DOD
Official Testifies on Dangers of ‘Space Junk’
By Karen Parrish American Forces Press Service
May 12, 2014
One congresswoman summed up the issue succinctly during a
House Science, Space and Technology Committee hearing May 9:
space junk is a growing problem.
Air Force Lt. Gen. John W. “Jay” Raymond, commander of
14th Air Force, Air Force Space Command and U.S. Strategic
Command’s Joint Force Component Command for Space, testified
at the hearing, along with technical and legal experts and
officials from the Federal Aviation Administration and
Federal Communications Commission.
Raymond noted his task force provides emergency warning
of impending orbital collisions to all of the world’s
spacefaring governments and companies, though it
collaborates closely in space primarily with Australia,
Canada and the United Kingdom. JFCC Space, he explained,
catalogues and tracks the trajectories of all known orbiting
systems and debris.
“JFCC Space is the world’s premier provider of space
situational awareness, data and products,” Raymond said.

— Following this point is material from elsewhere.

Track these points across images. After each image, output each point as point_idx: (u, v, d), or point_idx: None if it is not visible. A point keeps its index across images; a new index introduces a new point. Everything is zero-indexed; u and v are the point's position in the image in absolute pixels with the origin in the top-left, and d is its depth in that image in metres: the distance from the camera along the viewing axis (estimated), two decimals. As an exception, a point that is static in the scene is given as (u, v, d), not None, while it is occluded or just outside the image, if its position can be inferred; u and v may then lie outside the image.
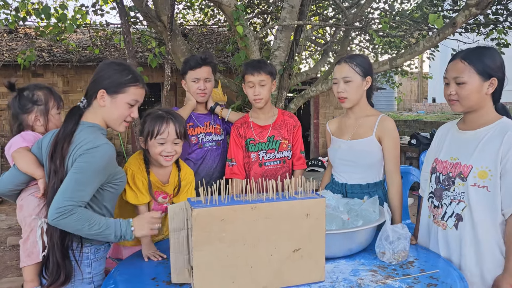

“Over the past few years, we have bolstered our commercial
and international partnerships, we’ve implemented two-way
sharing agreements, and we’ve worked collaboratively to
refine our sharing processes.”
The general noted the command also is on track to deliver
a new command-and-control system, the Joint Space Operations
Mission System and additional space situational-awareness
sensors.
Each agency represented at the hearing, along with NASA
and others, has a role to play in U.S. space operations. All
of the witnesses stated that the United States must improve
domestic space traffic management, and move quickly to
foster international agreement on use of space.
Key orbits -- mostly crowded with government-owned
vehicles -- are becoming obstacle courses, experts
testified, as more countries launch more objects into space.
But each of those objects could become a minefield if it
collided with another at “hypervelocity” orbital speeds many
times faster than a bullet, as one witness testified.
Such a disaster has happened spectacularly at least twice
in the past decade.
In 2007, China destroyed one of its own old satellite
systems in orbit during an anti-satellite weapon test, in
what hearing attendees called the largest known creation of
space debris in history.
China’s test blasted the nonworking mass into a “cloud”
that diffused widely -- in some depictions, it now resembles
a seeding dandelion head -- and is estimated by some at the
hearing to include 150,000 objects centimeter-sized or
larger.
The second orbital catastrophe was in 2009, when Russian
satellite Kosmos-2251 and U.S. commercial satellite Iridium
33 collided, destroying both. Each vehicle disintegrated
along its orbital path, scattering a roughly X-shaped debris
field one witness said holds some 2,000 objects of at least
a centimeter.
Each piece of space junk, as well as each functioning
orbital object that eventually will become junk, has a
projected duration in orbit that varies from months to
centuries, witnesses noted -- mostly depending on the
object’s size, shape and orbital elevation.
Raymond said monitoring increasingly complex traffic and
debris in the space domain is and will remain his command’s
mission as part of DOD, both to protect national security
and because no other agency is equipped to do so.
While JFCC Space constantly tracks orbital objects and
adjusts recorded trajectories, Raymond acknowledged the
command has no authority to act against a potentially
destructive satellite or other object in space.
Regulations governing even U.S. domestic spaceflight are
complicated. As witnesses explained, the FAA has authority
over U.S. commercial and government space vehicles -- but
only on launch and re-entry, not during orbit. The Defense
Department has responsibility to monitor, but cannot
enforce, space movements.
But testimony suggested the need to bring order to
managing close encounters in space is pressing.
Raymond noted one witness had testified that NASA’s
International Space Station had changed position 16 times to
avoid striking other objects in orbit. “In fact, just last
month we told them to move it twice,” he added.
Witnesses and committee members agreed as the hearing
closed that effectively managing space transportation,
clearing debris from orbit, and protecting the planet from
strikes by near-Earth objects are all challenges that will
require national and international effort.